Be confident as Sane Parent. She can call herself Queen Sheba of the Desert, doesn’t make it so. Also, it’s interesting that it’s your ex who’s making this request. Pick me dance, everyone! He gets a contact kibble high if you take offense, and bonus kibbles for making OW swear fealty to his other offspring. Who’s at the center of all this baby mama drama? Him.
She just had twins. I’m sure the last thing she wants in this moment is more motherhood. Of course it’s absolutely galling that you’re doing all the Sane Parent work of getting your son into school and they want to swan in for the glory. But that’s how FWs roll.
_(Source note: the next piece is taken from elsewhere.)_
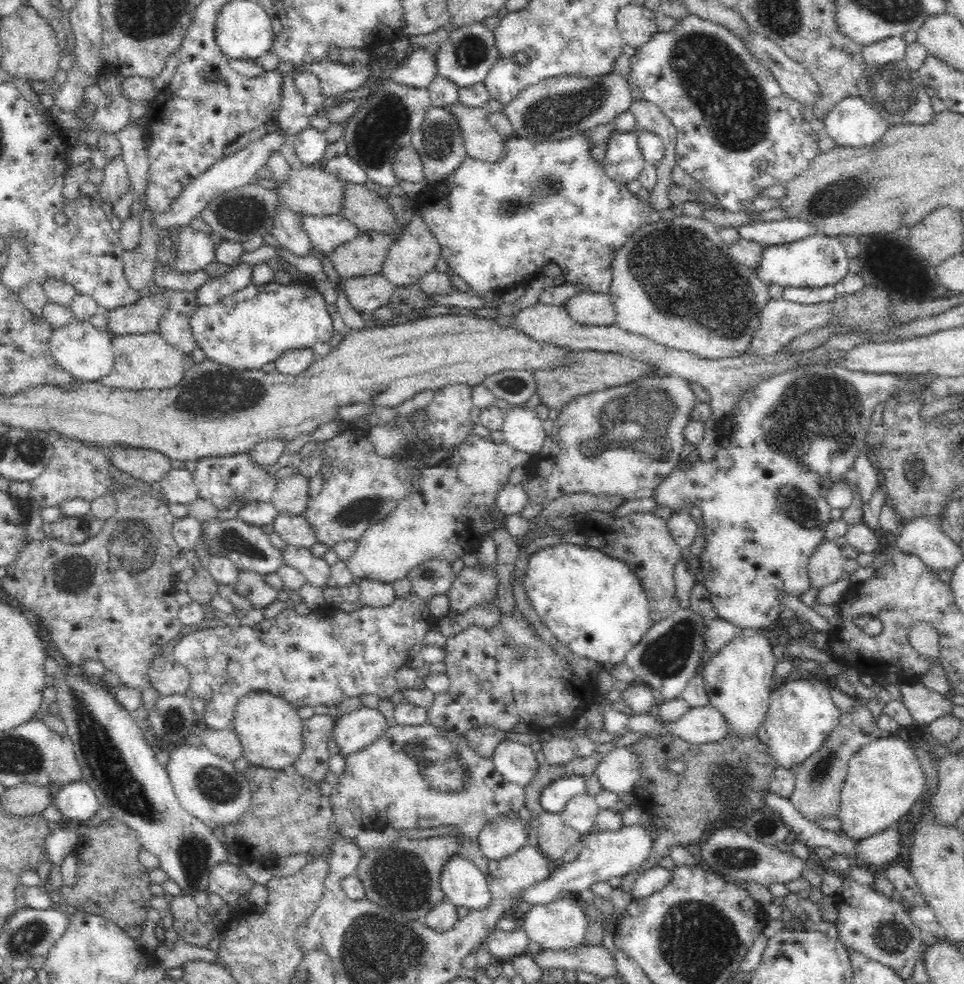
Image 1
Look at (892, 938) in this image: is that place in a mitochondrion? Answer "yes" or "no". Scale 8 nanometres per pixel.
yes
Expect this for EVERYTHING. And just remember — kids know who the show up parent is.
She just won total vulnerability to a FW. It rarely ends well. She probably has leaky tits and an abdomen of silly putty and she’s having to keep his dick tethered. If he says, “Be Mummy to my first family,” she’ll sew the matching pinafores. Her pick me dance game has to be tops.
You, however, are free of that crap. Don’t let them rattle you. Go into that mediation all business-like. Document everything you do. And don’t take the bait on hot-button bullshit like calling OW “Mummy.”
Because a) you don’t control it. What goes on at their house, you can’t police and it will make you sick trying. The court only cares if it rises to the level of endangerment, abuse, or addiction. (And even then… we have some horror stories in these trenches.) Set the bar low, like “my kids come home alive.” I’m serious, this is how I got through 14 years of custody drop-offs. If she thrills to the minutia of kindergarten, let her make the cupcakes. I seriously doubt she can sustain that, or wants to.
And remember: b) “Mummy” is designed to rattle you. Don’t give them the satisfaction. Being horrible to you is foreplay for FWs. It keeps the triangle alive. Refuse to be their hypotenuse. You have a life, they’re not in it. Do not be goaded into a role of Crazy, Bitter Ex Who Can’t Get Over the Wonderfulness of Him. When they make stupid requests and play stupid games, just look at them with benevolent bafflement, tinged with pity.
Maybe hand the OW a breast pad for her leaky tits. It’s hard to be her.
Opening the floor up now for all the CN members who’ve co-parenting with FWs. How did you guys navigate the nonsense?